With all the definitions of detachment we may have heard (or not heard) throughout our lifetime, I would propose that true detachment involves living out the Two Ways through the discipline of our senses, culminating in the conversion of heart. Allow me to explain.
The simplest way to understand all of Scripture, all of salvation history, and all of our lives from birth to death and judgement, is through the hermeneutic of the Two Ways. If one has “eyes to see and ears to hear”, one can detect it running throughout Scripture, behind every psalm or proverb, covenant, law, statute, or commandment; it’s woven in and through Christ’s Sermon on the Mount and all of His teachings; it’s there in every New Testament epistle; and it’s essentially there from beginning to end in the Catechism of the Catholic Church.
Basically our loving, merciful Creator God, from the beginning, has said to His created sons and daughters—and put within the conscience of every person who’s ever lived—that there are Two Ways we can follow, most often called the Righteous Way or the Wicked Way. We can turn, by grace through faith, to follow His way, or we can turn away, rejecting grace, to follow our own way, or maybe someone else’s way other than that of our Creator God. To put it crudely, as a frustrated dad might say to a rebellious son, “It’s either my way, or the highway.”
One of the earliest Christian writings outside of the New Testament, called the Didache, described these Two Ways in detail. The author called them the Way of Life and the Way of Death, giving a detailed list of the do’s and don’t’s of either Way. (One can read the Didache here.)

- _INFORMATION PROVIDED_
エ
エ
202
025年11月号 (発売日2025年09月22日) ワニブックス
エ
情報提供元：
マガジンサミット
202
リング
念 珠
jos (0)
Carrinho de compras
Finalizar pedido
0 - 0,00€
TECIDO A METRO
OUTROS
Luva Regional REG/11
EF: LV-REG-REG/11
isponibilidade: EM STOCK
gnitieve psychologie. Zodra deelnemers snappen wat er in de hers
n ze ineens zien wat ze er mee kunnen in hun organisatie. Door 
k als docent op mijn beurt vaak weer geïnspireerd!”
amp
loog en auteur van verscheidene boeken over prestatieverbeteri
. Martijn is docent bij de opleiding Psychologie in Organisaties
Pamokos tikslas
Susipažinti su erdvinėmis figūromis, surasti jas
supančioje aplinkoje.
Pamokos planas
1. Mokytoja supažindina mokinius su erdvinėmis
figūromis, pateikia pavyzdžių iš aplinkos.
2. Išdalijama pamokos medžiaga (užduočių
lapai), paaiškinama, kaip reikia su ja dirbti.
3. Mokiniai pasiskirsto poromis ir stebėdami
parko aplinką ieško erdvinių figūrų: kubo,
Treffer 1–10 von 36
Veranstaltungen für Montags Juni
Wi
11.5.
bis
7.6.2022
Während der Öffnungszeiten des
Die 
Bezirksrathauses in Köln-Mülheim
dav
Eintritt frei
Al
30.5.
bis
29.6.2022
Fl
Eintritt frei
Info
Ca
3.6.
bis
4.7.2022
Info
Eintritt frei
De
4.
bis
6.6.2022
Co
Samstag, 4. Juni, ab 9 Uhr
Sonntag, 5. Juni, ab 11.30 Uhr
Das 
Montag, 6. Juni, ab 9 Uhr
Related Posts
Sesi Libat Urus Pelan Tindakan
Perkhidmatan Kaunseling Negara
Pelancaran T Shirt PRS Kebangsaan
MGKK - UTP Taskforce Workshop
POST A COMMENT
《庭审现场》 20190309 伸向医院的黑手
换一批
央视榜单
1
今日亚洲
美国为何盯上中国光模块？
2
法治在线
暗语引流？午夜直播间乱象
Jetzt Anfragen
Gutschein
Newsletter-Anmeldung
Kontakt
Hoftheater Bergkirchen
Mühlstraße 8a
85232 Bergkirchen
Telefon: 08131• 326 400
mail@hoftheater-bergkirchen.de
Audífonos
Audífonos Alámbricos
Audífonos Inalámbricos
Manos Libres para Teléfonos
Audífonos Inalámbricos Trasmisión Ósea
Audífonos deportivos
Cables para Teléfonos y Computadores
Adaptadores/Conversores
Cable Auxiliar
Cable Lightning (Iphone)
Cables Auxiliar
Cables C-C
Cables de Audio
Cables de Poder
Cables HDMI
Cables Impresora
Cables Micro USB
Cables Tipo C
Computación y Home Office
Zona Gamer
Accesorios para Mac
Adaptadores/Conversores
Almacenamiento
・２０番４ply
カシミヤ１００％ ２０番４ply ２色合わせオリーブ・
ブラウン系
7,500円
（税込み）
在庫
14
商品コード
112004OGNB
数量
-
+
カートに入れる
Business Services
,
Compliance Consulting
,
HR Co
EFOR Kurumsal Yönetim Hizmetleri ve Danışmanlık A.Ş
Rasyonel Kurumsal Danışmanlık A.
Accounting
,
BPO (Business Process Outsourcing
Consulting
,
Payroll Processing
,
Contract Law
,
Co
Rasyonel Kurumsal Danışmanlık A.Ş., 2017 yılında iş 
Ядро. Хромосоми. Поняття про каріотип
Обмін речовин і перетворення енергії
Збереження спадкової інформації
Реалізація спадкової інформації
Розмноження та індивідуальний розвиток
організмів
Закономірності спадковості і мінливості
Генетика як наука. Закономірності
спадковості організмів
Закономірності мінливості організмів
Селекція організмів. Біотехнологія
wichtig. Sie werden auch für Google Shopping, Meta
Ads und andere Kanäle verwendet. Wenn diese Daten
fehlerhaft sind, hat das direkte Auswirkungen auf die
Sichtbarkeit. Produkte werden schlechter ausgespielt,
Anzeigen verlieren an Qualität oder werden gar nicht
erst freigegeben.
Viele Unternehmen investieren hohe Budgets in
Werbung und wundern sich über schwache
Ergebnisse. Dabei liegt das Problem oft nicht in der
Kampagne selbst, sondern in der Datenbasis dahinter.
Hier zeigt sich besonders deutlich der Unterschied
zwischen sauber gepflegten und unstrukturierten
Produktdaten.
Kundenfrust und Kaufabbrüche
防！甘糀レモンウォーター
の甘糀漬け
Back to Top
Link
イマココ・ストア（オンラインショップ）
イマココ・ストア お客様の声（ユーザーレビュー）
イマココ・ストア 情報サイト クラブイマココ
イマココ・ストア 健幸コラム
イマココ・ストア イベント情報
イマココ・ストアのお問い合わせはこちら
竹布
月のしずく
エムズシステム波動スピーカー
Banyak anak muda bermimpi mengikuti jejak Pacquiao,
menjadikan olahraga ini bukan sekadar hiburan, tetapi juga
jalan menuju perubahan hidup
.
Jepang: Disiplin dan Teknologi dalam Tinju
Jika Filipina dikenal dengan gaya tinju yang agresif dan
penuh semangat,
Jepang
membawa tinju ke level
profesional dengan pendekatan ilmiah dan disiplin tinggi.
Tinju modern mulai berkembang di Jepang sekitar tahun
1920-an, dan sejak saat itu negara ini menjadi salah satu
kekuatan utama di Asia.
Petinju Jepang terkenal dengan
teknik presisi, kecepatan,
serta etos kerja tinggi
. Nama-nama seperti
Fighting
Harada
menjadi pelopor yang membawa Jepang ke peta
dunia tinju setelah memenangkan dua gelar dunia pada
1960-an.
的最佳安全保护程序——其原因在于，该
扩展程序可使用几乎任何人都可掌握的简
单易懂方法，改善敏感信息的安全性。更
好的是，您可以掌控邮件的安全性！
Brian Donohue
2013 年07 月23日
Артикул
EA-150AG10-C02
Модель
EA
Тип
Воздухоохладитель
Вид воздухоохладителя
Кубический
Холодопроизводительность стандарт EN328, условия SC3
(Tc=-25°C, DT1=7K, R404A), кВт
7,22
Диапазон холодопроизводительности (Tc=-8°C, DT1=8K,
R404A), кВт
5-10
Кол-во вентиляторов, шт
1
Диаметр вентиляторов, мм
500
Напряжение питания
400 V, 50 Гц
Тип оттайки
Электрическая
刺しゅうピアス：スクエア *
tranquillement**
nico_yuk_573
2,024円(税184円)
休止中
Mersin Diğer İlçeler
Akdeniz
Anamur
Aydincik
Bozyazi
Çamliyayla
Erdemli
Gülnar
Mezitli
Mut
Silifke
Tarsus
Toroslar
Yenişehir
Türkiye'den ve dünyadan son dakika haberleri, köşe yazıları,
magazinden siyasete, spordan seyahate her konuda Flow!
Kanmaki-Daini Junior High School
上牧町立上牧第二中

- _THE TASK_
Can you carry the piece on detachment and the Two Ways forward from its final sentence, writing the part that would come next?

- _TASK RESULT_
But the most interesting thing one discovers, through careful reflection on Scripture, is that the primary means by which one follows either the Righteous or the Wicked way is through what one does with one’s bodily senses: with one’s eyes, ears, lips, hands, feet, one’s whole body, leading to what fills one’s mind and heart.
For example, here’s just a taste of the hundreds of Scriptures suggesting this:
“for the LORD knows the way of the righteous, but the way of the wicked will perish” (Psalm 1:6).
“But my eyes are toward thee, O LORD God; in thee I seek refuge; leave me not defenseless!” (Ps. 141:8)
“He who walks righteously and speaks uprightly, who despises the gain of oppressions, who shakes his hands, lest they hold a bribe, who stops his ears from hearing of bloodshed and shuts his eyes from looking upon evil” (Isaiah 33:15).
“I said, ‘I will guard my ways, that I may not sin with my tongue; I will bridle my mouth, so long as the wicked are in my presence'” (Ps 39:1).
“Take heed to the path of your feet, then all your ways will be sure” (Proverbs 4:26).
“And the tongue is a fire. The tongue is an unrighteous world among our members, staining the whole body, setting on fire the cycle of nature, and set on fire by hell” (James 3:6).
“I the LORD search the mind and try the heart, to give to every man according to his ways, according to the fruit of his doings” (Jeremiah 17:10).
Why did our Lord use such strong hyperbole when he warned that it would be better to have one’s right hand cut off or right eye plucked out than to sin with either of these organs? Because it is through what a person does with his eyes, ears, lips, hands, feet, mind, body, and ultimately heart, that determines whether by grace he has chosen to turn, follow, and attach himself to God’s Righteous Way, or to have turned away—turning his back on God.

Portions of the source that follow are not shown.